- _EXCERPT TO READ_
I wish age gap discourse hadn’t spiraled the way it has because I want there to be a safe space to say “Men in their 40s who date 25 year olds aren’t predators, they’re just fucking losers”

… honey you just described a predator LOL

No, I said what I said. But thank you for providing an example of how this topic has become insufferable on the internet.

i am honestly burningly curious about how a 40 year old man who fucks around with college grads is not a predator

“College grad” is not a developmental stage, nor is it what I would describe a 25 year old as. I was 4 years out of college at 25. My mother had two children at 25. You can be a fucking congressman at 25.

There’s a difference between a man who is immature and buys into misogynistic views of beauty and aging and one who is a predator. Also, many actual predators? Not losers and able to move through society pretty freely being seen as cool and the ideal, so conflating the two isn’t helpful.

This is going to be my final response to any attempt at discourse. You’re welcome to continue amongst yourselves.

also sometimes a 40 year old and a 25 year old just weirdly find each and it’s a perfectly normal relationship - like all human relationships are complex and situational, it’s so rarely an either/or thing let alone just one thing only

if a 40 year old dude only dates 25 year olds, DiCaprio style or something adjacent to it, then yeah he’s a loser

if a 40 year old dude meets a 25 year old through social event or friends or whatever and they happen to hit it off and make a go of it, and this isn’t some sort of reoccurring pattern for the guy, that’s just a relationship with an age difference

being predatory means something specific, and man I agree w/ OP and really wish people just stopped ascribing it to any and all relationship dynamics they personally might not like

predator and groomer - two words that need to go up on the “can’t use till you learn their meaning” shelf

Something I find really stressful is this seemingly endless creep of infantilisation and removal of autonomy from young people. Like, not to be all “in my dayyyy” about it, but… at 16, my friends and I were expected to be broadly responsible for our presence in the world. Most of us had jobs, we navigated public transport, looked after younger siblings. We were expected to make informed decisions about our future careers and our sexual partners. We were allowed to leave education and work full time (this was not necessarily good thing - I think increasing the school leaving age to 18 was broadly for the best). Most of us were smoking, or drinking, or both - again, not good things, but just facts - and many of us were sexually active. Many of the AFAB people I knew were on the pill. Legally, we could live independently, or get married with adult consent.

Legally (I live in the UK) we were not minors, although we inhabited an odd legal limbo until we turned 18, and we were certainly not “children”. Intellectually, socially, though, we were considered (young) adults, or at the most “older teenagers.” We were expected to read mostly adult books (rather than middle grade or YA), watch the news/read papers, watch mostly adult television.

- _SUPPLIED MATERIAL_
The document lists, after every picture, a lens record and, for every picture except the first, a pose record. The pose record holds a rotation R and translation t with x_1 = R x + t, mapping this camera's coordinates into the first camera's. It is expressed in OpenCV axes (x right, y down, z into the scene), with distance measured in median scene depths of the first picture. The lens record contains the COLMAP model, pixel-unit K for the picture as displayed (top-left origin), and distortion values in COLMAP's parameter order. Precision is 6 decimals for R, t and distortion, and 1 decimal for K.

---

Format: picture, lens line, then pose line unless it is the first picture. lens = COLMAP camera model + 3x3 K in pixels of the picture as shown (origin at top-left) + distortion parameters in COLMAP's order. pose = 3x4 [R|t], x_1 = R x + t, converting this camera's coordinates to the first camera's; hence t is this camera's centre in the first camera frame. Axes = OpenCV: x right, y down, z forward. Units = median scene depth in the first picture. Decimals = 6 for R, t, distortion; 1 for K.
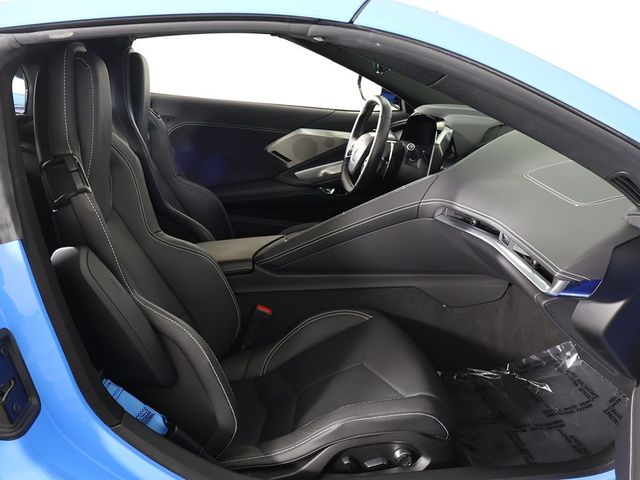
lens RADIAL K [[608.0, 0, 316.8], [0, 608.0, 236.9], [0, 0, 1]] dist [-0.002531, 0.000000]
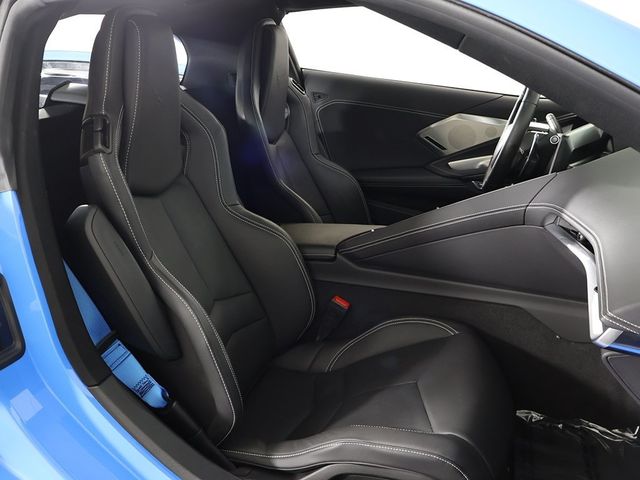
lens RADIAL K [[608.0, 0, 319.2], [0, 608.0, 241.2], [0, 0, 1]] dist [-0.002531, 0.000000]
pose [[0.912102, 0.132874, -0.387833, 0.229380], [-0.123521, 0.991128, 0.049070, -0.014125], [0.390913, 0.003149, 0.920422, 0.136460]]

- _REQUIRED WORK_
1 – Answer these from the age-gap discussion:
(a) How many years out of college was the writer at 25?
(b) Which two words are said to need to go up on the "can't use till you learn their meaning" shelf?
(c) Which country does the writer of the closing paragraph live in?
2 – Update the stretch of the age-gap discussion from "There’s a difference" through "continue amongst yourselves.", swapping "misogynistic" for "sexist".
The entries have no role in this work.

- _TASK-BY-TASK SOLUTIONS_
1 –
(a) 4 years
(b) Predator and groomer
(c) The UK

2 –
There’s a difference between a man who is immature and buys into sexist views of beauty and aging and one who is a predator. Also, many actual predators? Not losers and able to move through society pretty freely being seen as cool and the ideal, so conflating the two isn’t helpful.

This is going to be my final response to any attempt at discourse. You’re welcome to continue amongst yourselves.